BackgroundAvoiding superior tilt of the glenoid baseplate is essential in reverse shoulder arthroplasty (RSA). The purpose of this study was to evaluate the relevance of a new measure, the modified RSA (mRSA) angle, which accounts for the size of the chosen baseplate in a given patient's glenoid fossa. MethodsWe simulated placement of 3 baseplate sizes in 20 shoulders.
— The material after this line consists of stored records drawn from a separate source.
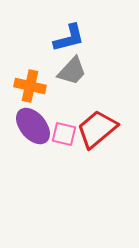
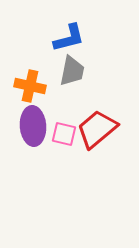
gray trapezoid: rotated 32 degrees counterclockwise
purple ellipse: rotated 36 degrees clockwise
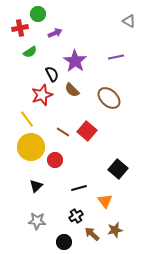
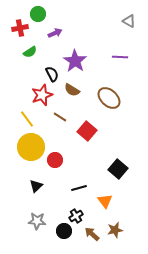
purple line: moved 4 px right; rotated 14 degrees clockwise
brown semicircle: rotated 14 degrees counterclockwise
brown line: moved 3 px left, 15 px up
black circle: moved 11 px up
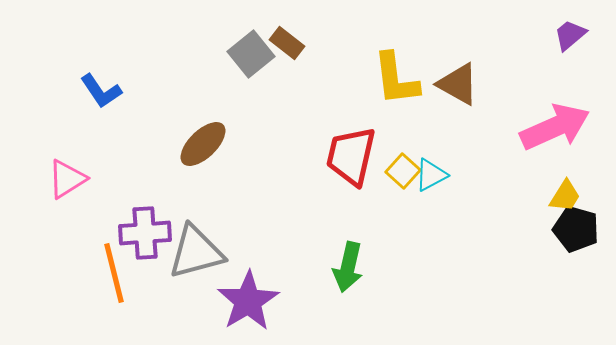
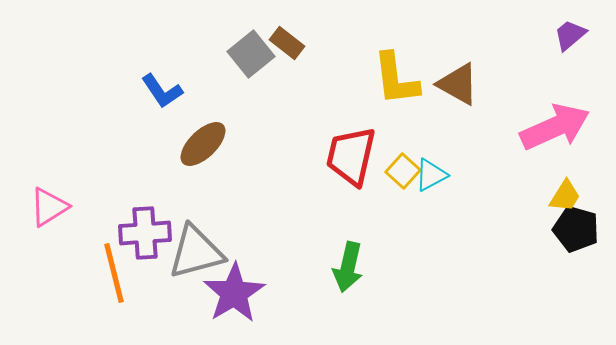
blue L-shape: moved 61 px right
pink triangle: moved 18 px left, 28 px down
purple star: moved 14 px left, 8 px up
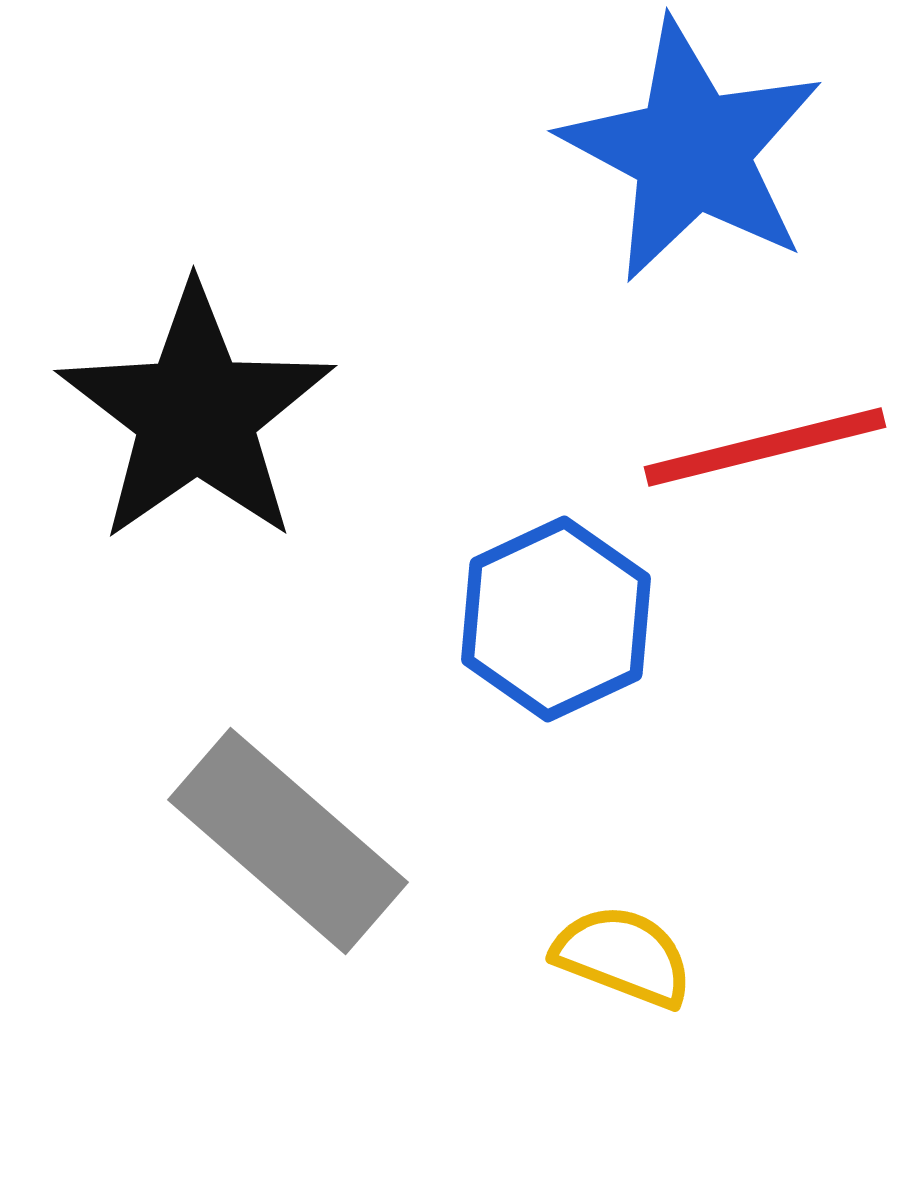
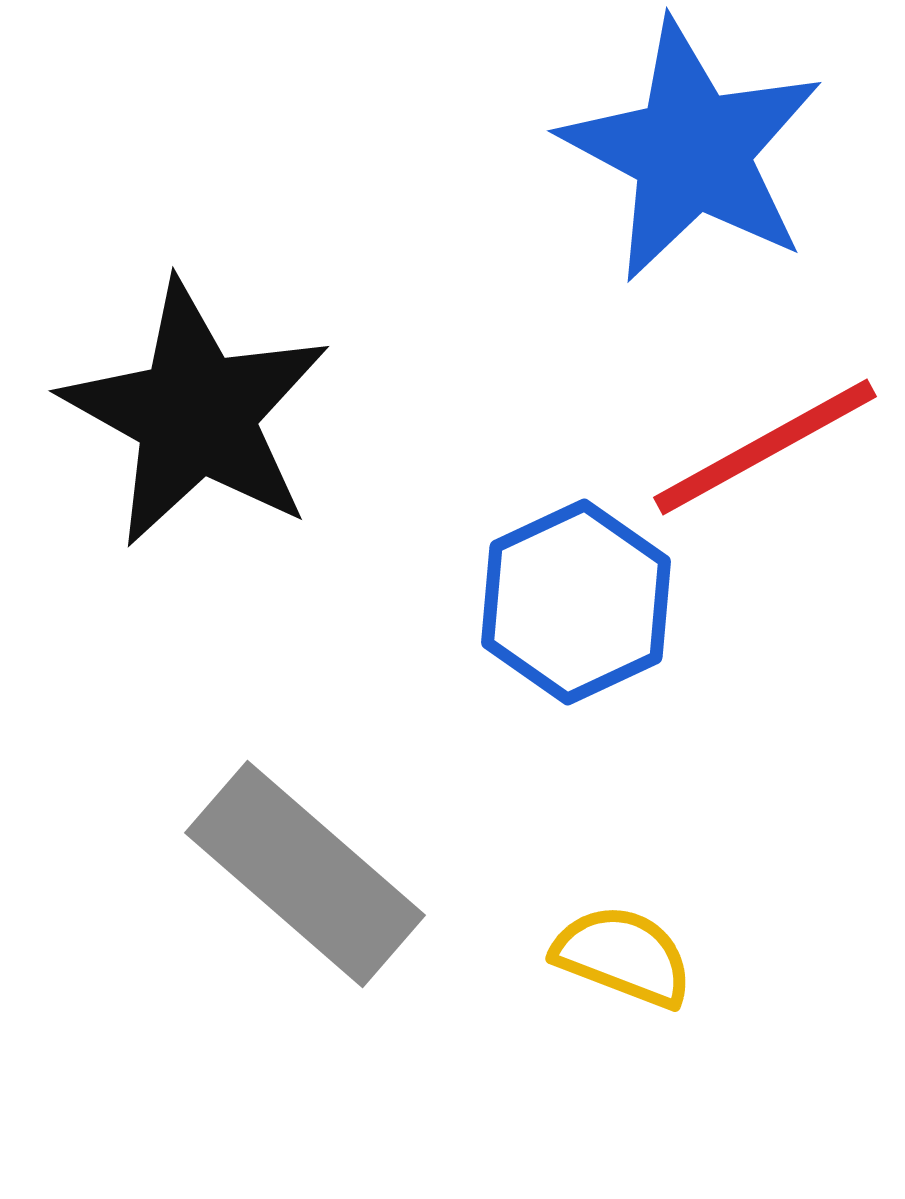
black star: rotated 8 degrees counterclockwise
red line: rotated 15 degrees counterclockwise
blue hexagon: moved 20 px right, 17 px up
gray rectangle: moved 17 px right, 33 px down
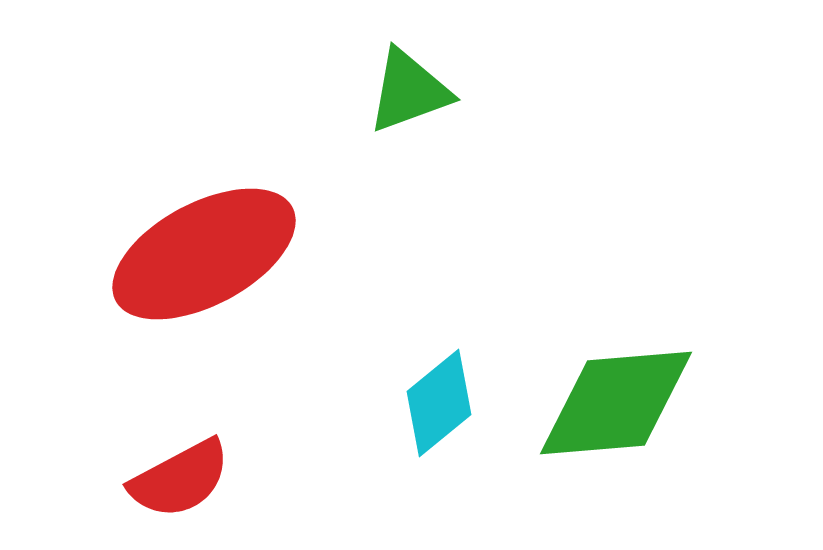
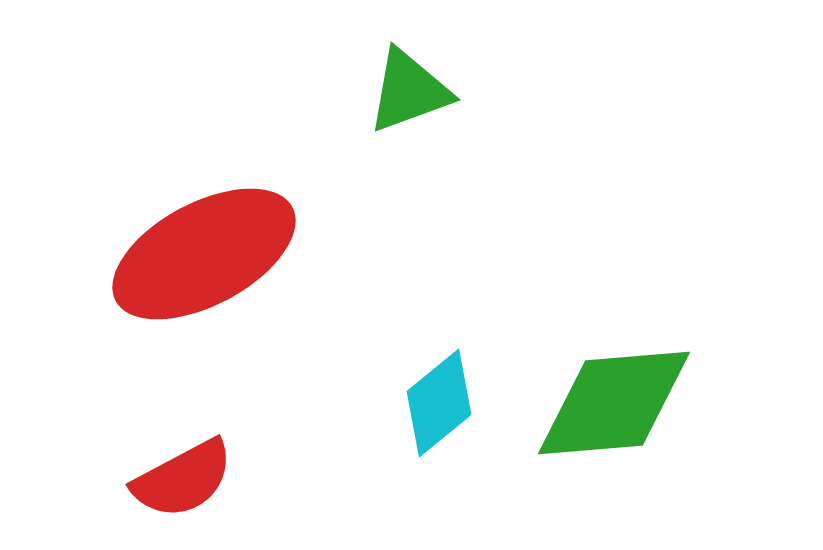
green diamond: moved 2 px left
red semicircle: moved 3 px right
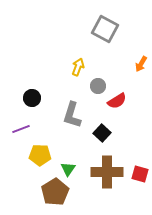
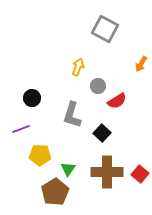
red square: rotated 24 degrees clockwise
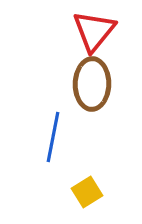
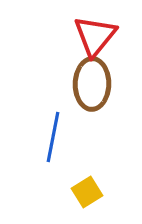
red triangle: moved 1 px right, 5 px down
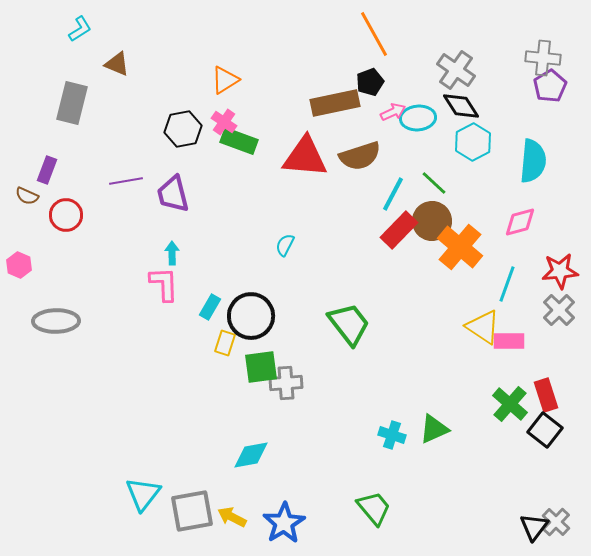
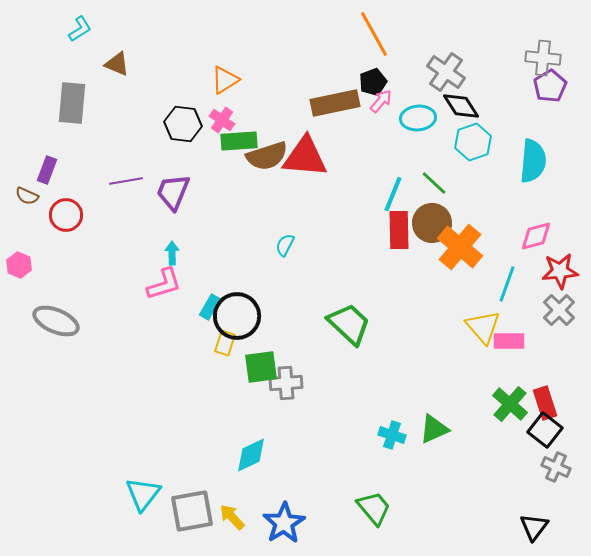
gray cross at (456, 70): moved 10 px left, 2 px down
black pentagon at (370, 82): moved 3 px right
gray rectangle at (72, 103): rotated 9 degrees counterclockwise
pink arrow at (393, 112): moved 12 px left, 11 px up; rotated 25 degrees counterclockwise
pink cross at (224, 122): moved 2 px left, 2 px up
black hexagon at (183, 129): moved 5 px up; rotated 18 degrees clockwise
green rectangle at (239, 141): rotated 24 degrees counterclockwise
cyan hexagon at (473, 142): rotated 9 degrees clockwise
brown semicircle at (360, 156): moved 93 px left
purple trapezoid at (173, 194): moved 2 px up; rotated 36 degrees clockwise
cyan line at (393, 194): rotated 6 degrees counterclockwise
brown circle at (432, 221): moved 2 px down
pink diamond at (520, 222): moved 16 px right, 14 px down
red rectangle at (399, 230): rotated 45 degrees counterclockwise
pink L-shape at (164, 284): rotated 75 degrees clockwise
black circle at (251, 316): moved 14 px left
gray ellipse at (56, 321): rotated 24 degrees clockwise
green trapezoid at (349, 324): rotated 9 degrees counterclockwise
yellow triangle at (483, 327): rotated 15 degrees clockwise
red rectangle at (546, 395): moved 1 px left, 8 px down
cyan diamond at (251, 455): rotated 15 degrees counterclockwise
yellow arrow at (232, 517): rotated 20 degrees clockwise
gray cross at (556, 522): moved 55 px up; rotated 20 degrees counterclockwise
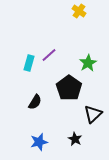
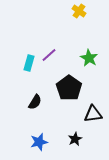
green star: moved 1 px right, 5 px up; rotated 12 degrees counterclockwise
black triangle: rotated 36 degrees clockwise
black star: rotated 16 degrees clockwise
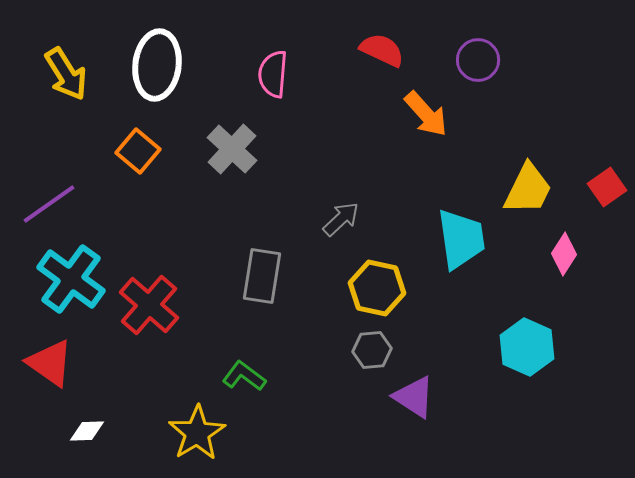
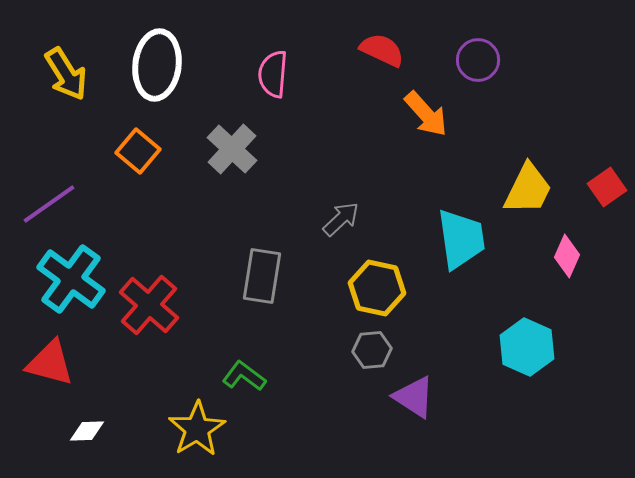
pink diamond: moved 3 px right, 2 px down; rotated 9 degrees counterclockwise
red triangle: rotated 20 degrees counterclockwise
yellow star: moved 4 px up
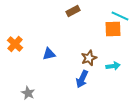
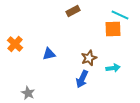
cyan line: moved 1 px up
cyan arrow: moved 2 px down
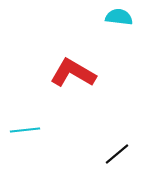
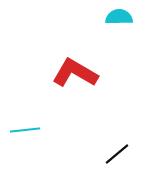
cyan semicircle: rotated 8 degrees counterclockwise
red L-shape: moved 2 px right
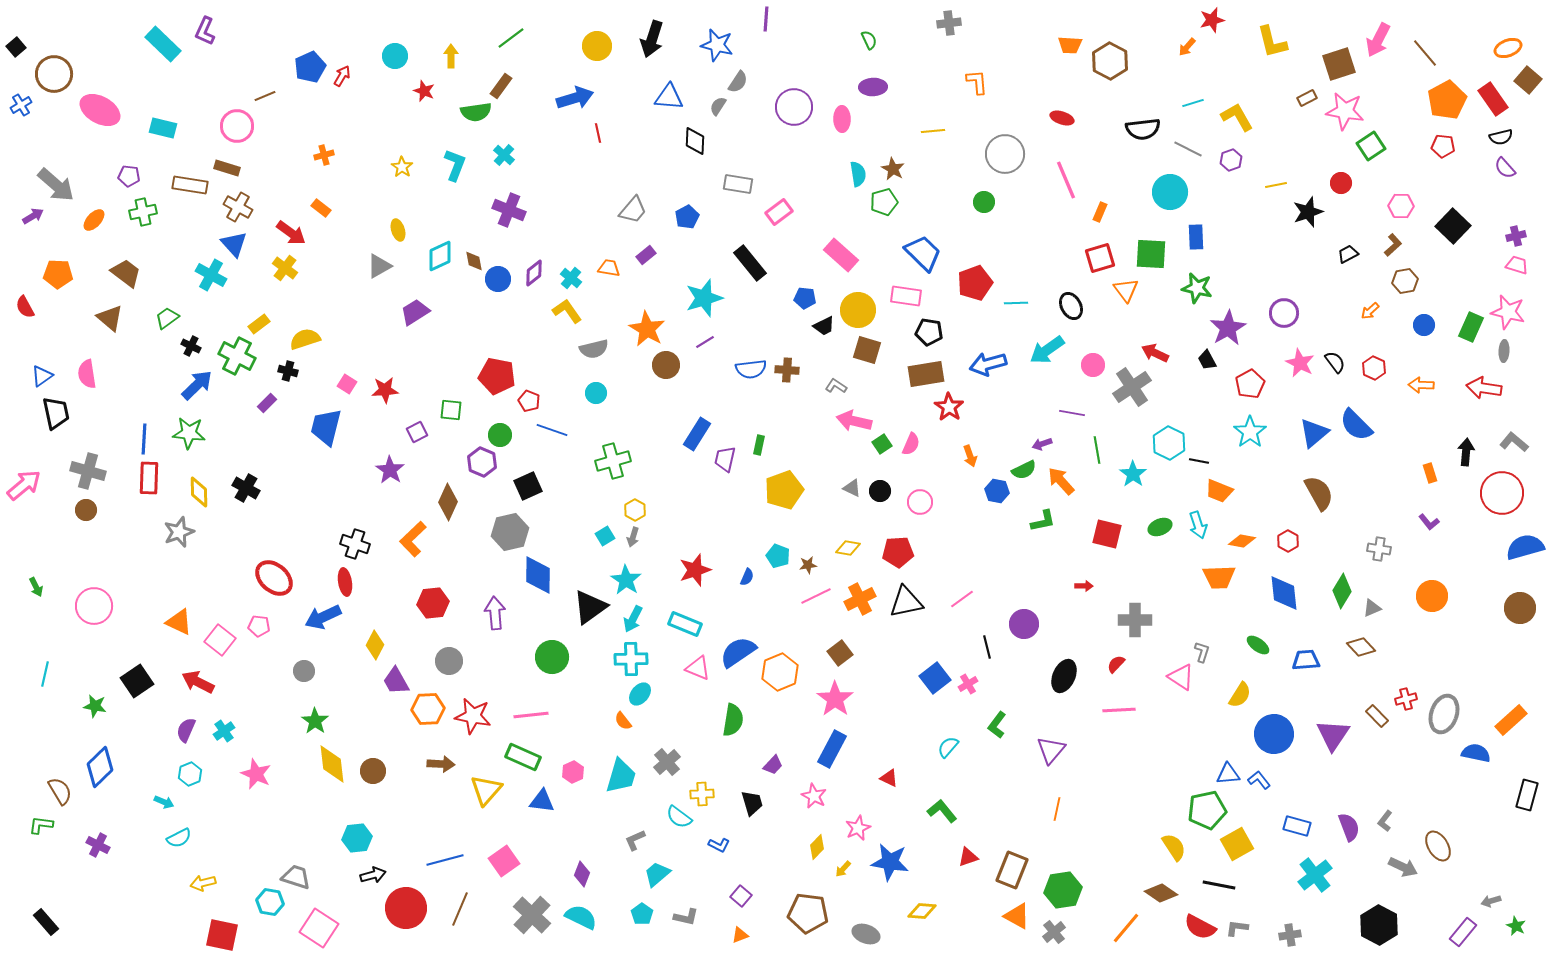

Measurements included the RSA angle, mRSA angle, β/total shoulder arthroplasty angle, glenoid height, and the percentage of the fossa occupied by the chosen implant. ResultsThe mean difference between RSA and mRSA angles was 4° (P < .001), ranging from −6° to 15°. Smaller baseplates in larger glenoid fossae had the highest mRSA angles and were thus at the most risk of implantation in superior inclination. The amount of the fossa occupied by the implant was strongly correlated with the difference between RSA and mRSA angles (R = 0.729, P < .001). DiscussionThe mRSA angle accounts for inclination of a chosen glenoid implant in a specific patient's glenoid fossa. Smaller baseplates in larger patients that occupy less of the glenoid fossa sit on the most inclined part of the glenoid and are at greatest risk of residual superior inclination of the final implant.